In the absence of an economic interpretation, a psychological version of the theory of imperialism was developed to answer the maddening question: Why are we in Vietnam? This theory held that the United States was in Vietnam because it had an urge to dominate-"to impose its national obsessions on the rest of the world," in the words of a piece in the New York Review of Books, one of the leading centers of antiwar agitation within the intellectual community. But if so, the psychic profits were as illusory as the economic ones, for the war was doing even deeper damage to the national self-confidence than to the national economy.

Yet another variant of the psychological interpretation, proposed by the economist Robert L. Heilbroner, was that "the fear of losing our place in the sun, of finding ourselves at bay, . . . motivates a great deal of the anti-Communism on which so much of American foreign policy seems to be founded." This was especially so in such underdeveloped countries as Vietnam, where "the rise of Communism would signal the end of capitalism as the dominant world order, and would force the acknowledgment that America no longer constituted the model on which the future of world civilization would be mainly based."

 All these theories were developed out of a desperate need to find or invent selfish or self-interested motives for the American presence in Vietnam, the better to discredit it morally. In a different context, proponents of one or another of these theories-Senator Fulbright, for example-were not above trying to discredit the American presence politically by insisting that no national interest was being served by the war. This latter contention at least had the virtue of being closer to the truth than the former. For the truth was that the United States went into Vietnam for the sake not of its own direct interests in the ordinary sense but for the sake of an ideal. The intervention was a product of the Wilsonian side of the American character- the side that went to war in 1917 to "make the world safe for democracy" and that found its contemporary incarnations in the liberal internationalism of the 1940s and the liberal anti-Communism of the 1950s. One can characterize this impulse as naive; one can describe it, as Heilbroner does (and as can be done with any virtuous act), in terms that give it a subtly self-interested flavor. But there is no rationally defensible way in which it can be called immoral.

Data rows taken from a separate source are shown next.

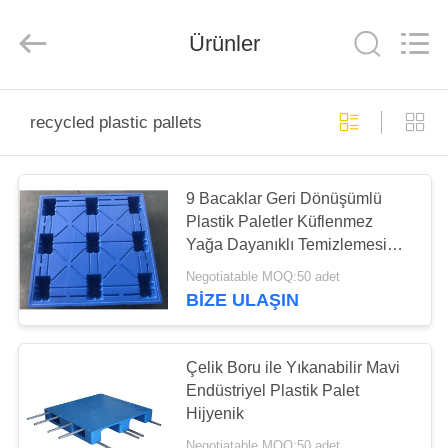
Wuhao
Industry
&
Trade
Ürünler
Co.,
Ltd..
All
Rights
EV
Reserved.
recycled plastic pallets
ÜRÜN:%
S
9 Bacaklar Geri Dönüşümlü
Plastik Paletler Küflenmez
Yağa Dayanıklı Temizlemesi
HAKKIMIZDA
Kolay
Negotiatable MOQ:50 adet
BIZE ULAŞIN
FABRIKA
TURU
Çelik Boru ile Yıkanabilir Mavi
Endüstriyel Plastik Palet
Hijyenik
KALITE
Negotiatable MOQ:50 adet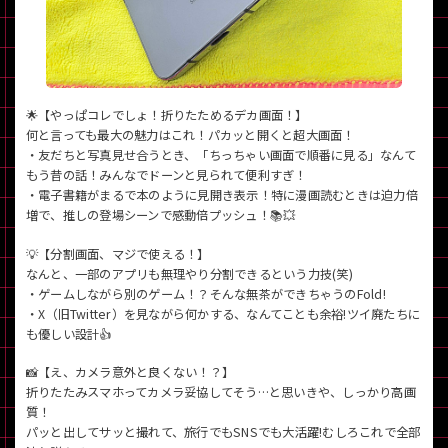
~
容量
~
🌟【やっぱコレでしょ！折りたためるデカ画面！】
何と言っても最大の魅力はこれ！パカッと開くと超大画面！
・友だちと写真見せ合うとき、「ちっちゃい画面で順番に見る」なんて
モニタサイズ
もう昔の話！みんなでドーンと見られて便利すぎ！
~
・電子書籍がまるで本のように見開き表示！特に漫画読むときは迫力倍
増で、推しの登場シーンで感動倍プッシュ！📚💥
価格
💡【分割画面、マジで使える！】
なんと、一部のアプリも無理やり分割できるという力技(笑)
円 ～
円
・ゲームしながら別のゲーム！？そんな無茶ができちゃうのFold!
・X（旧Twitter）を見ながら何かする、なんてことも余裕!ツイ廃たちに
も優しい設計👍
発売日
📸【え、カメラ意外と良くない！？】
月 から
年
折りたたみスマホってカメラ妥協してそう…と思いきや、しっかり高画
質！
パッと出してサッと撮れて、旅行でもSNSでも大活躍!むしろこれで全部
月 まで
年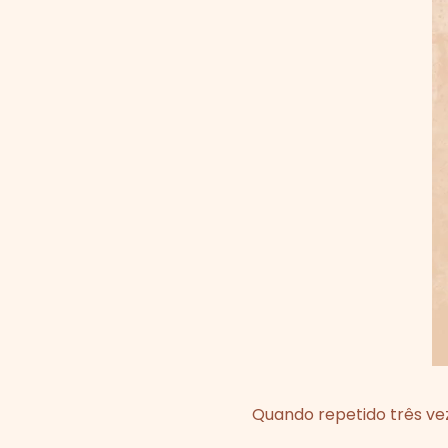
Quando repetido três vez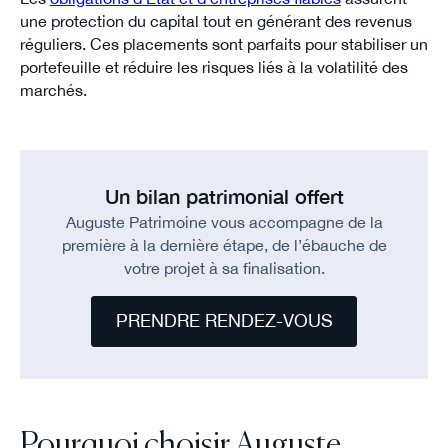
une protection du capital tout en générant des revenus
réguliers. Ces placements sont parfaits pour stabiliser un
portefeuille et réduire les risques liés à la volatilité des
marchés.
Un bilan patrimonial offert
Auguste Patrimoine vous accompagne de la
première à la dernière étape, de l’ébauche de
votre projet à sa finalisation.
PRENDRE RENDEZ-VOUS
Pourquoi choisir Auguste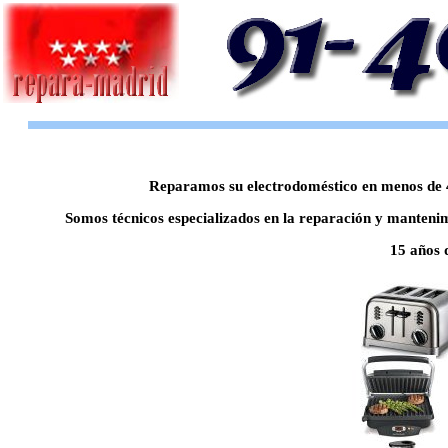
Reparamos su electrodoméstico en menos de 48
Somos técnicos especializados en la reparación y man
15 años 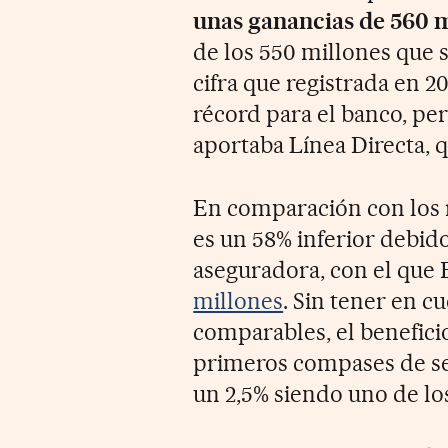
unas ganancias de 560 m
de los 550 millones que 
cifra que registrada en 
récord para el banco, per
aportaba Línea Directa, q
En comparación con los r
es un 58% inferior debido
aseguradora, con el que 
millones
. Sin tener en c
comparables, el beneficio
primeros compases de ses
un 2,5% siendo uno de los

Why, then, were we in Vietnam? To say it once again: because we were trying to save the Southern half of that country from the evils of Communism....

In May 1977, two full years after the Communist takeover, President Jimmy Carter-a repentant hawk, like many members of his cabinet, including his Secretary of State and his Secretary of Defense-spoke of "the intellectual and moral poverty" of the policy that had led us into Vietnam and had kept us there for so long. When Ronald Reagan, an unrepentant hawk, called the war "a noble cause" in the course of his ultimately successful campaign to replace Carter in the White House, he was accused of having made a "gaffe." Fully, painfully aware as I am that the American effort to save Vietnam from Communism was indeed beyond our intellectual and moral capabilities, I believe the story shows that Reagan's "gaffe" was closer to the truth of why we were in Vietnam and what we did there, at least until the very end, than Carter's denigration of an act of imprudent idealism whose moral soundness has been so overwhelmingly vindicated by the hideous consequences of our defeat.